The San Francisco institution prides itself on selling multiple services – including checking accounts, savings accounts, credit cards and mortgage loans – to its customers. But the Times investigation found that employees, facing strict quotas and fearing for their jobs, sometimes opened unneeded accounts for customers, forged clients’ signatures and pleaded with family members to open accounts.

Following that investigation, Los Angeles City Atty. Mike Feuer last year sued Wells Fargo, saying the bank’s sales goals had encouraged “unfair, unlawful and fraudulent conduct.” The case is still pending.


Wells Fargo executives have denied Feuer’s allegations and said the bank’s sales culture is not “overbearing.” The bank has fired workers who opened fraudulent accounts or participated in other unethical practices, but said such conduct is not widespread.
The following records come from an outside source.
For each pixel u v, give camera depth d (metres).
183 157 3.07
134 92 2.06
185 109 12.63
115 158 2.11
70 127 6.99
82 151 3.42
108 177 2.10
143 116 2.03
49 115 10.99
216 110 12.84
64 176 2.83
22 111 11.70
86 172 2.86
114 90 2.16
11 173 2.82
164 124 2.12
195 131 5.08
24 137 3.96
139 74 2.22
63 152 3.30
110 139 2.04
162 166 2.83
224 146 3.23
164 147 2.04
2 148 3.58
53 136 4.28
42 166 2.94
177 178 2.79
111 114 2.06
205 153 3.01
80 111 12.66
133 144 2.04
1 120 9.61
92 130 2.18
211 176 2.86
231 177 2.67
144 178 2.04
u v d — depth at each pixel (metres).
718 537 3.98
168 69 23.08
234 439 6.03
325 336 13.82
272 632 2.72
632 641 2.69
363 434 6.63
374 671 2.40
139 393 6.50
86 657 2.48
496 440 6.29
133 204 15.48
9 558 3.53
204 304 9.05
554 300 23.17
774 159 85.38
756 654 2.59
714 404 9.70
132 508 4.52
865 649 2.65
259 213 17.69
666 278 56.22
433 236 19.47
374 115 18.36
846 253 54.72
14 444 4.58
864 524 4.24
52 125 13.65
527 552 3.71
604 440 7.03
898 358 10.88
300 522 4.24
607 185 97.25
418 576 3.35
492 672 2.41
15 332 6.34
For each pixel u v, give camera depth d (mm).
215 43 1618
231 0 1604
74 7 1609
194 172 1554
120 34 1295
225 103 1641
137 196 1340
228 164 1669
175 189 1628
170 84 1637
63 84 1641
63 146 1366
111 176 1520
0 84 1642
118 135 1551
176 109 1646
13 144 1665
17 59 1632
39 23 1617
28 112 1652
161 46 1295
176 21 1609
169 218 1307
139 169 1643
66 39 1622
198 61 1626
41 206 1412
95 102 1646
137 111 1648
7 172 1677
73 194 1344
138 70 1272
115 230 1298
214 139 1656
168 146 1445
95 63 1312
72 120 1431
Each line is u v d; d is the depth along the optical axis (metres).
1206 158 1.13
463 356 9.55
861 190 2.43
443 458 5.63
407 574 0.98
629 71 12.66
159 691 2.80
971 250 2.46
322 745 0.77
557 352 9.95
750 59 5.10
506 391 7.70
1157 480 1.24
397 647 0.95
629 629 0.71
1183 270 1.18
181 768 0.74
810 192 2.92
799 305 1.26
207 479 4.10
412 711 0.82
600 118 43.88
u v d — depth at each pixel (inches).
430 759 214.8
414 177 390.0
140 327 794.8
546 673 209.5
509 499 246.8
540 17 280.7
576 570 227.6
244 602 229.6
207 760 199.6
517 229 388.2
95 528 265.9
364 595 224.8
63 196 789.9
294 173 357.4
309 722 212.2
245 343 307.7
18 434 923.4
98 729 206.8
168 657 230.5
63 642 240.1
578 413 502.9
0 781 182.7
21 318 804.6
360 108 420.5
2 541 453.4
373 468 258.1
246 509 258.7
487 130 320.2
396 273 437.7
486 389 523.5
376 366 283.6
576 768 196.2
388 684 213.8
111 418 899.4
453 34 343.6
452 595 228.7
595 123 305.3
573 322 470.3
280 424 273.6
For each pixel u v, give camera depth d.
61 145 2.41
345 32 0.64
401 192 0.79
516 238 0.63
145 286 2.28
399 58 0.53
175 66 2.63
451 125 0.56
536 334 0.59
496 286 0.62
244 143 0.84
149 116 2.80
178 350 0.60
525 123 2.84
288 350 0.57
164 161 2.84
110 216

After reviewing the NELP report, which mentions the Times investigation and Feuer’s suit, Wells Fargo spokeswoman Mary Eshet said the bank’s sales goals are achievable and that the bank is focused on providing consumers “with only the products and services they want and value.”

Other banks are cited in the report, including Bank of America, SunTrust and U.S. Bank. Representatives of those institutions declined to comment.

Christman said her interviews with bank workers showed that sales tactics varied from bank to bank, and even from branch to branch. But the report concluded that pressure to open more accounts is widespread and that workers feel compelled to sell new products to customers, regardless of whether they need them.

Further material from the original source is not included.